(Images with bounding boxes)
────────

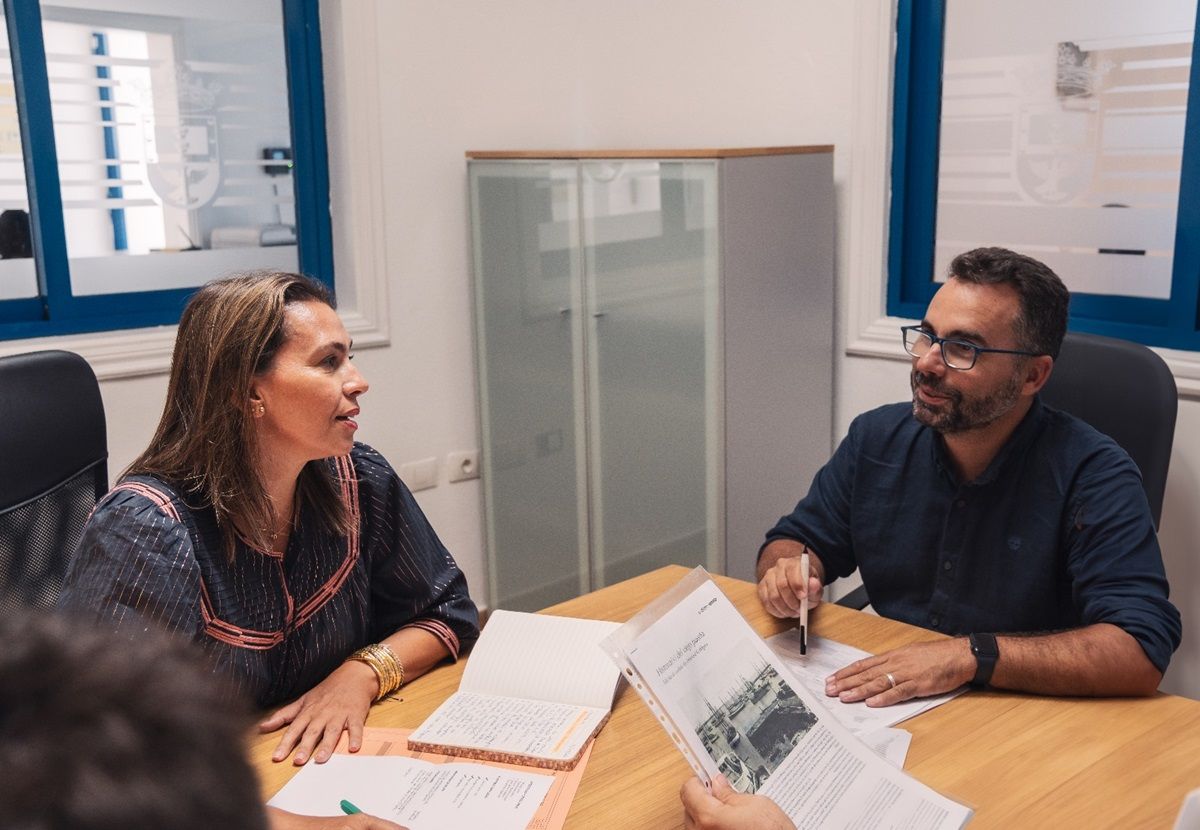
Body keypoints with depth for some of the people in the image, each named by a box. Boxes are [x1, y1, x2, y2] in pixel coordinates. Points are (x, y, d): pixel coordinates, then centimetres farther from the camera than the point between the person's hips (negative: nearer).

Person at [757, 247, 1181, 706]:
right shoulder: (876, 438, 0)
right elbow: (795, 540, 11)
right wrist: (788, 573, -13)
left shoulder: (1091, 475, -16)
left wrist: (970, 656, -32)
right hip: (877, 702, 6)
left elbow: (1141, 651, -24)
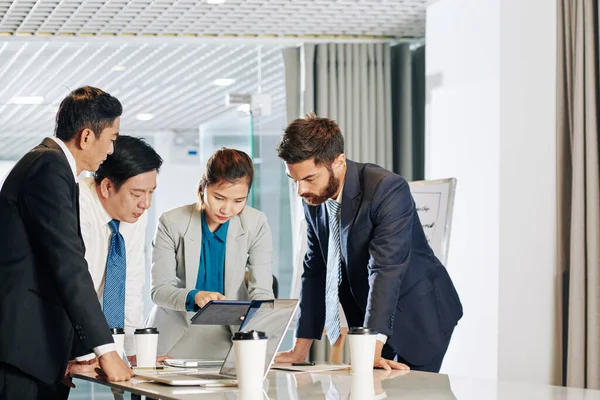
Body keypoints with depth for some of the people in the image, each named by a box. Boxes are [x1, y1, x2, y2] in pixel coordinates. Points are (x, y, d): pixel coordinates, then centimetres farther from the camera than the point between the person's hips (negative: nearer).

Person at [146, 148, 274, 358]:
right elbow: (159, 289, -8)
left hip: (227, 342, 0)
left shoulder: (256, 225, -2)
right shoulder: (172, 223, -5)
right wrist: (194, 297, -28)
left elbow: (262, 291, -7)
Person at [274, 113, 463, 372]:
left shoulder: (388, 189, -26)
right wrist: (301, 349, 2)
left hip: (418, 318, -6)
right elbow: (315, 269, 3)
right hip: (365, 314, 6)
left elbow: (386, 269, -34)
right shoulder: (314, 199, -5)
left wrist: (371, 350, -42)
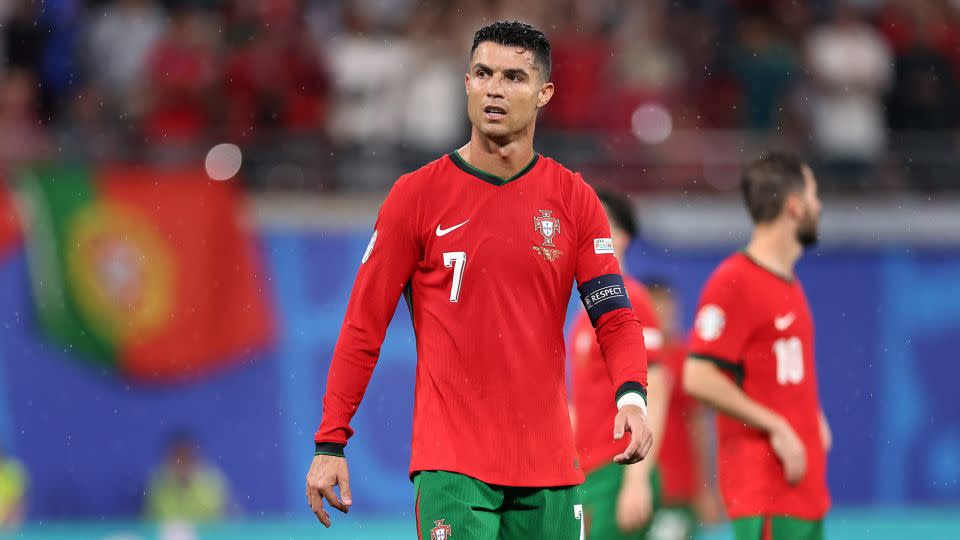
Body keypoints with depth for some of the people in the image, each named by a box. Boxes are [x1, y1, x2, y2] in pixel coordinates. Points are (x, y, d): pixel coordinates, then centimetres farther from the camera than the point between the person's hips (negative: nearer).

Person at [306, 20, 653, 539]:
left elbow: (615, 317, 3)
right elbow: (363, 325, 1)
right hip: (451, 459, -3)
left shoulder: (574, 200, 6)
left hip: (548, 466, 3)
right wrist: (330, 442, -4)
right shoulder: (416, 195, 0)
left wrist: (632, 397, -18)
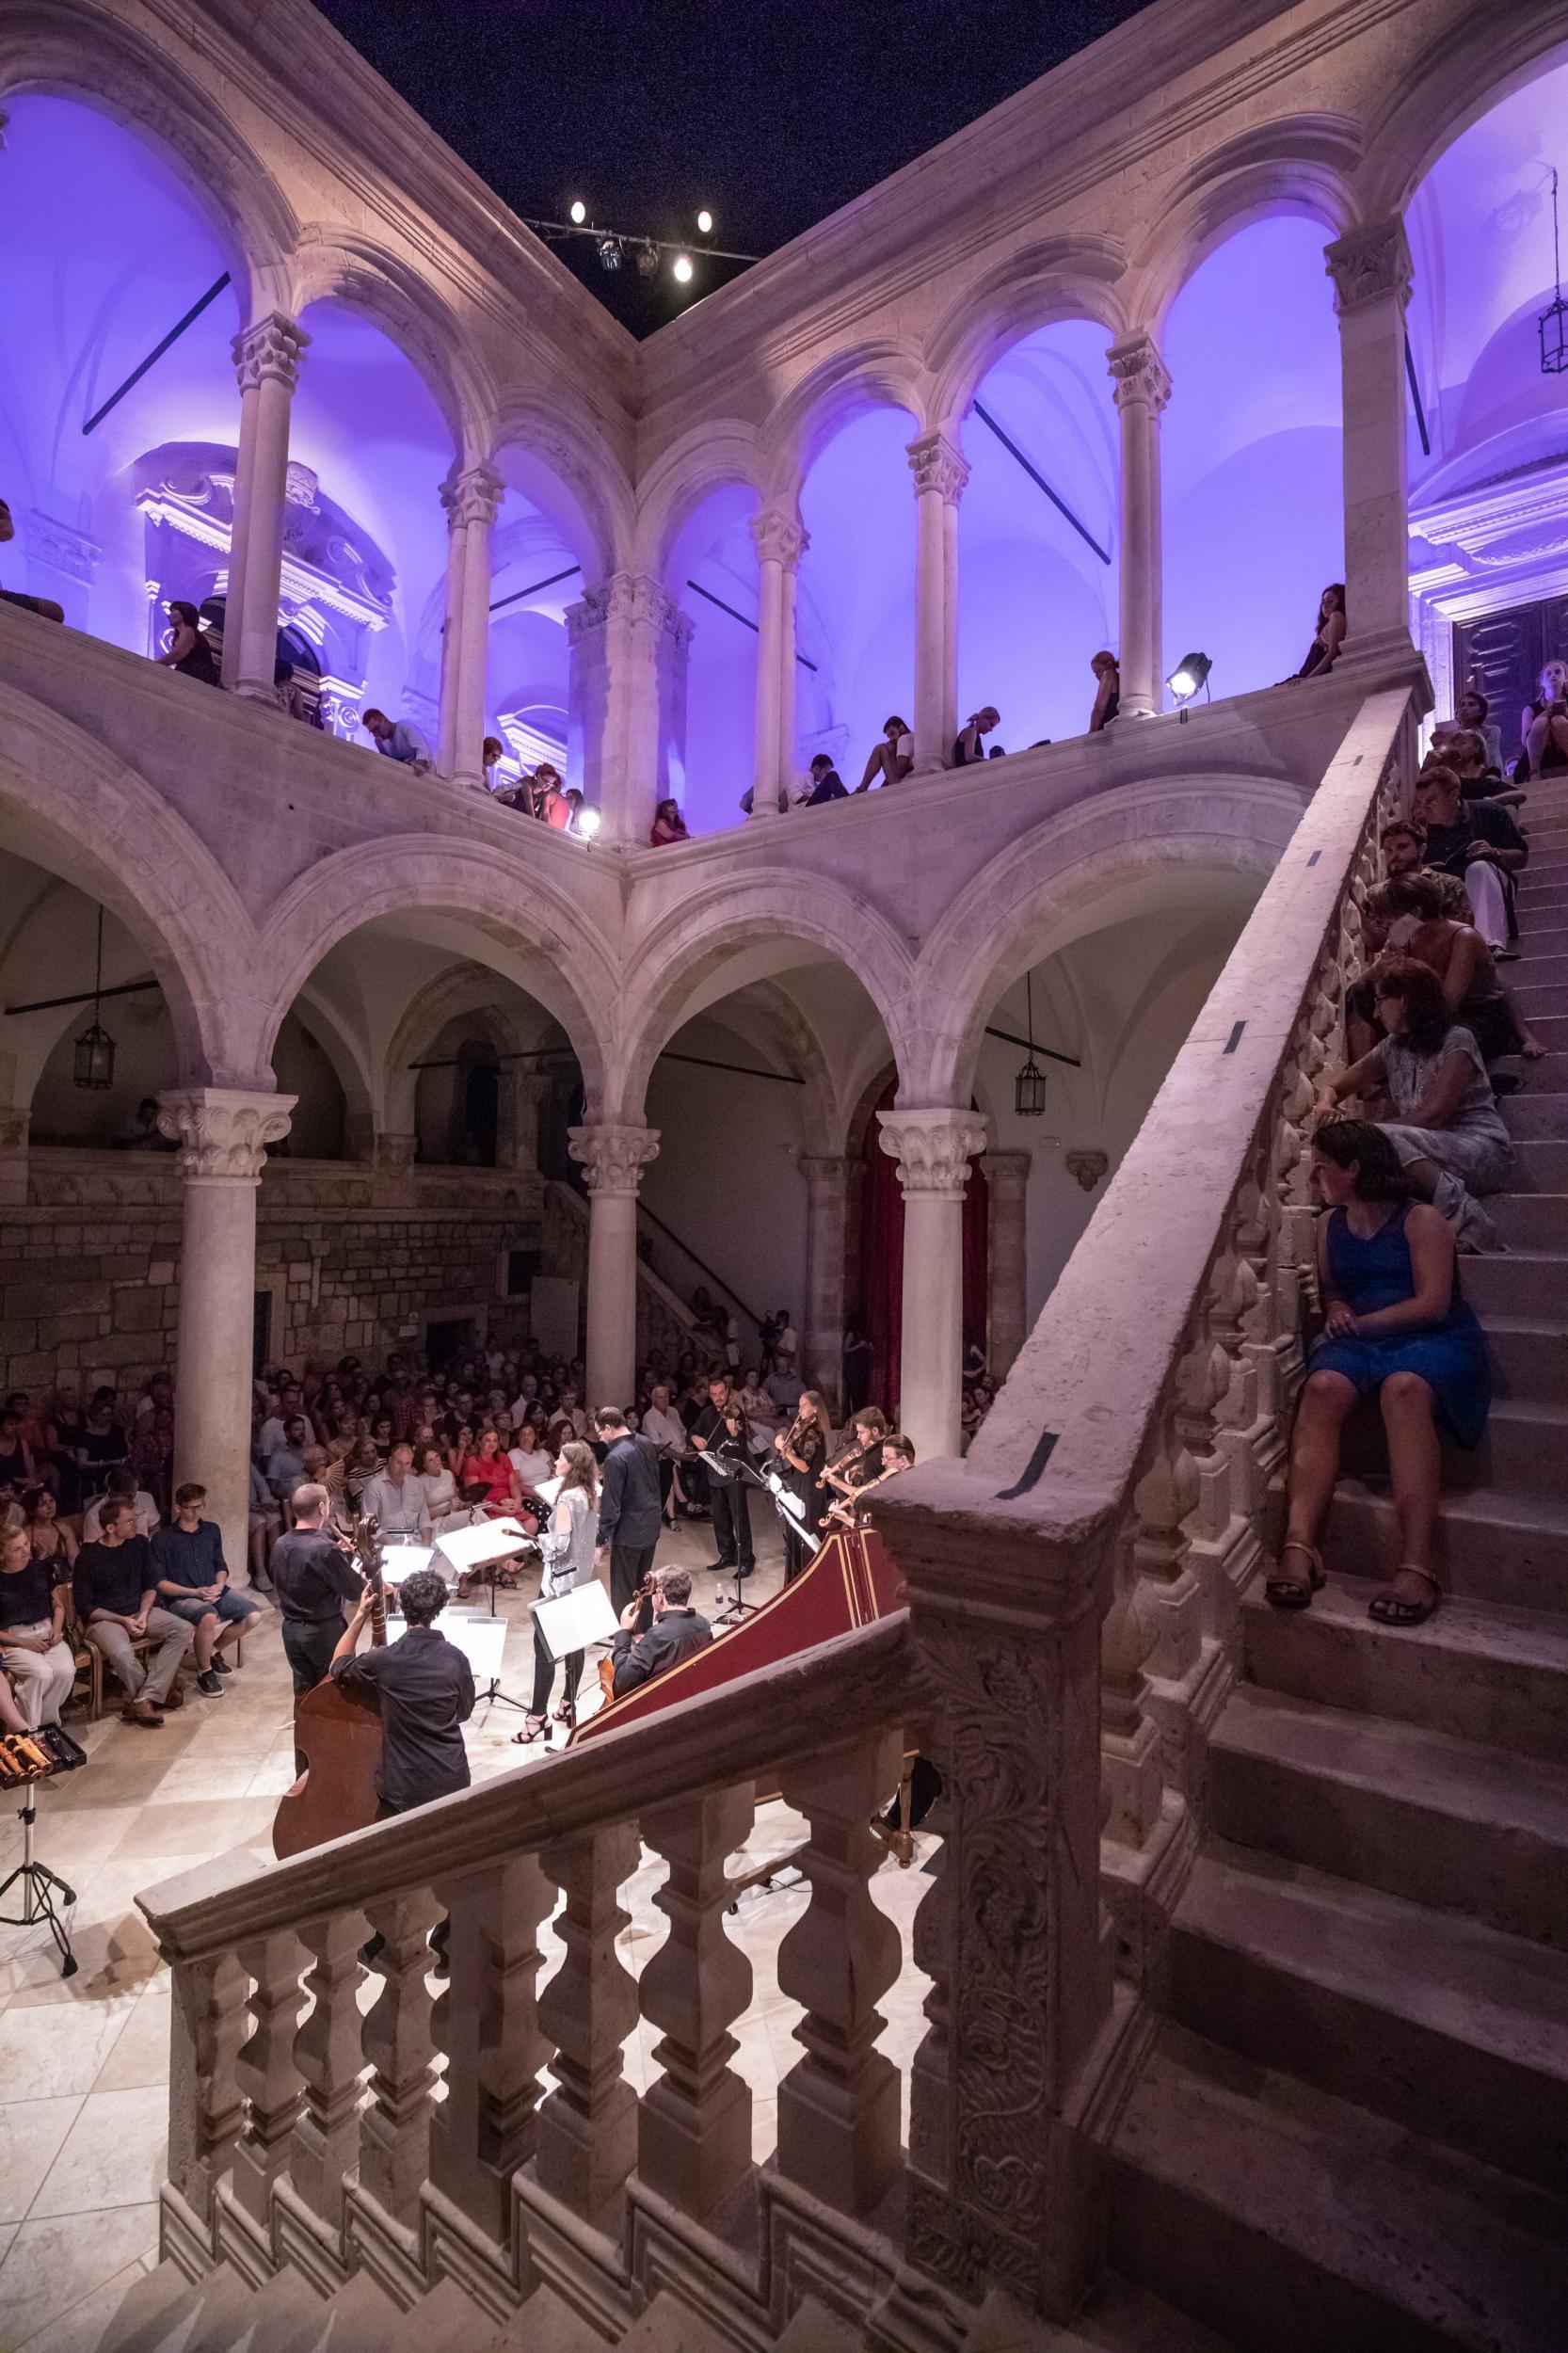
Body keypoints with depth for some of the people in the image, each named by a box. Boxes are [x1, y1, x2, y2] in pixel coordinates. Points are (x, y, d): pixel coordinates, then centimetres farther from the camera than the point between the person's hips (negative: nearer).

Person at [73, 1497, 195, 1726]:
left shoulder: (140, 1544, 1)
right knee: (123, 1655, -36)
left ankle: (142, 1700, -19)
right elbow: (84, 1607, -9)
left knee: (184, 1630, -18)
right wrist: (122, 1620, -17)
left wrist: (143, 1614, -10)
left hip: (139, 1611, 5)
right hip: (103, 1619, -5)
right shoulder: (87, 1557, -12)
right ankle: (159, 1691, -8)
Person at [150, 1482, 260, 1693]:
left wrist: (220, 1585, -5)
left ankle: (214, 1651, 10)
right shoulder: (163, 1539, -3)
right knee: (209, 1617, -37)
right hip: (181, 1597, -5)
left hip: (213, 1593, 5)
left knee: (252, 1613, -18)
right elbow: (159, 1582, -7)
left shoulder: (212, 1530, 13)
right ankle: (204, 1672, -10)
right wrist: (194, 1592, -17)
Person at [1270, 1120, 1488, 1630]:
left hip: (1434, 1340, -4)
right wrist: (1335, 1311, 4)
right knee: (1322, 1385, -32)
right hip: (1358, 1339, 4)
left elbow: (1433, 1303, -8)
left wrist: (1360, 1320, -9)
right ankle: (1299, 1544, -46)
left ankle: (1417, 1563, -45)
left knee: (1403, 1387, -40)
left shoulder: (1420, 1220, -1)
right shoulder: (1329, 1225, 16)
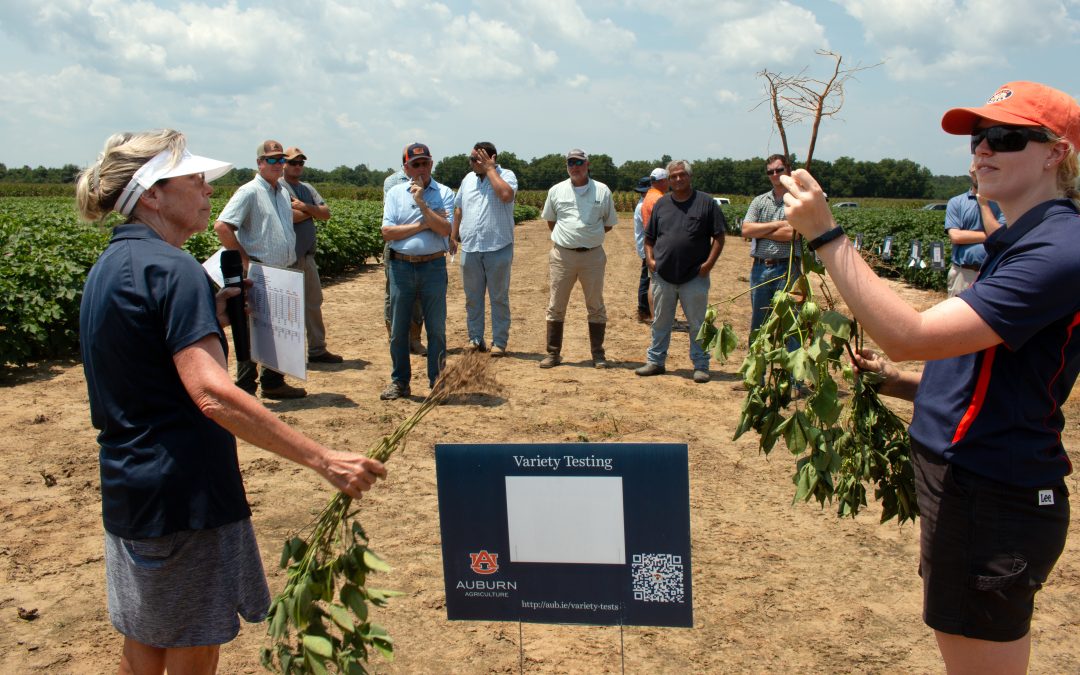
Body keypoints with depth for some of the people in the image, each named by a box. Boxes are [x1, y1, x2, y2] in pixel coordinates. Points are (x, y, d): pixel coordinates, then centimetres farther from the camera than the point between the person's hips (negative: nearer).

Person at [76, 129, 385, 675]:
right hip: (185, 495, -9)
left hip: (127, 491, 9)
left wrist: (207, 316, 14)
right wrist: (325, 461, -32)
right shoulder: (171, 269, -19)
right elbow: (212, 394, -30)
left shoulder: (108, 267, 11)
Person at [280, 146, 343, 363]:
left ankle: (317, 349, 21)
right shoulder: (278, 187, -6)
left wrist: (305, 207, -10)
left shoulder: (308, 188, 18)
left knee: (314, 302, 12)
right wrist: (312, 211, -4)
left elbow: (326, 213, 7)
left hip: (307, 255, 8)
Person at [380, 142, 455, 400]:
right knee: (398, 329, 7)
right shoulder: (395, 193, 7)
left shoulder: (444, 194, 3)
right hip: (401, 266, 2)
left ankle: (437, 383, 13)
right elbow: (387, 231, -5)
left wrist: (422, 203, -14)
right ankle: (399, 382, 19)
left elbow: (445, 229, -12)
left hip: (433, 266, -1)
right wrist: (423, 225, -9)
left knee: (436, 328, 3)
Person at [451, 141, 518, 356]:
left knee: (499, 297, 3)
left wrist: (489, 169, -16)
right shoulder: (468, 179, 12)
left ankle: (499, 342, 9)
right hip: (470, 248, 5)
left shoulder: (506, 175, -4)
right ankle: (475, 338, 19)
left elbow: (506, 195, -25)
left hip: (498, 248, -5)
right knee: (472, 297, 9)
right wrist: (454, 233, 13)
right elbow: (458, 208, 19)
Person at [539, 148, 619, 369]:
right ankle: (553, 353, 13)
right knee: (555, 306, 3)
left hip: (593, 255, -1)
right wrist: (565, 237, 8)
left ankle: (598, 354, 16)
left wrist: (590, 235, 2)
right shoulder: (556, 191, 5)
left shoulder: (602, 191, 2)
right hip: (562, 255, 1)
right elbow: (550, 221, 17)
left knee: (596, 306, 7)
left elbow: (608, 224, 10)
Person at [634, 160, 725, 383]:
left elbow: (719, 236, 0)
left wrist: (709, 263, -10)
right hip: (663, 277, 3)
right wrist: (650, 258, 0)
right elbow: (649, 237, 16)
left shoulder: (706, 203, 1)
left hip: (694, 278, -3)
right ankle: (655, 361, 23)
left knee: (698, 325, 3)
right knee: (660, 323, 12)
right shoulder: (661, 204, 11)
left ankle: (701, 366, 13)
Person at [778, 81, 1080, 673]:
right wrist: (899, 383, 6)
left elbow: (910, 335, -28)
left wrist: (825, 234, -27)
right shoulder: (1017, 244, 15)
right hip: (969, 485, 11)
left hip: (993, 502, -10)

────────

### EXERCISE DESCRIPTION
Repeat, with no pictures, every line from the top of the entries above through the line that has "left wrist: (970, 656, -32)", keeping each one exact.

### WRITTEN SOLUTION
Body keypoints with depth for some of the people in the image, each named by a box. Boxes are [x1, y1, x2, y2] in pixel coordinates. Points are (x, y, d): pixel coordinates, then centimetres farther from the camera than the point between the person's hips (negative: nearer).

Person at [757, 247, 1181, 706]:
right shoulder: (876, 438, 0)
right elbow: (795, 540, 11)
right wrist: (788, 573, -13)
left shoulder: (1091, 475, -16)
left wrist: (970, 656, -32)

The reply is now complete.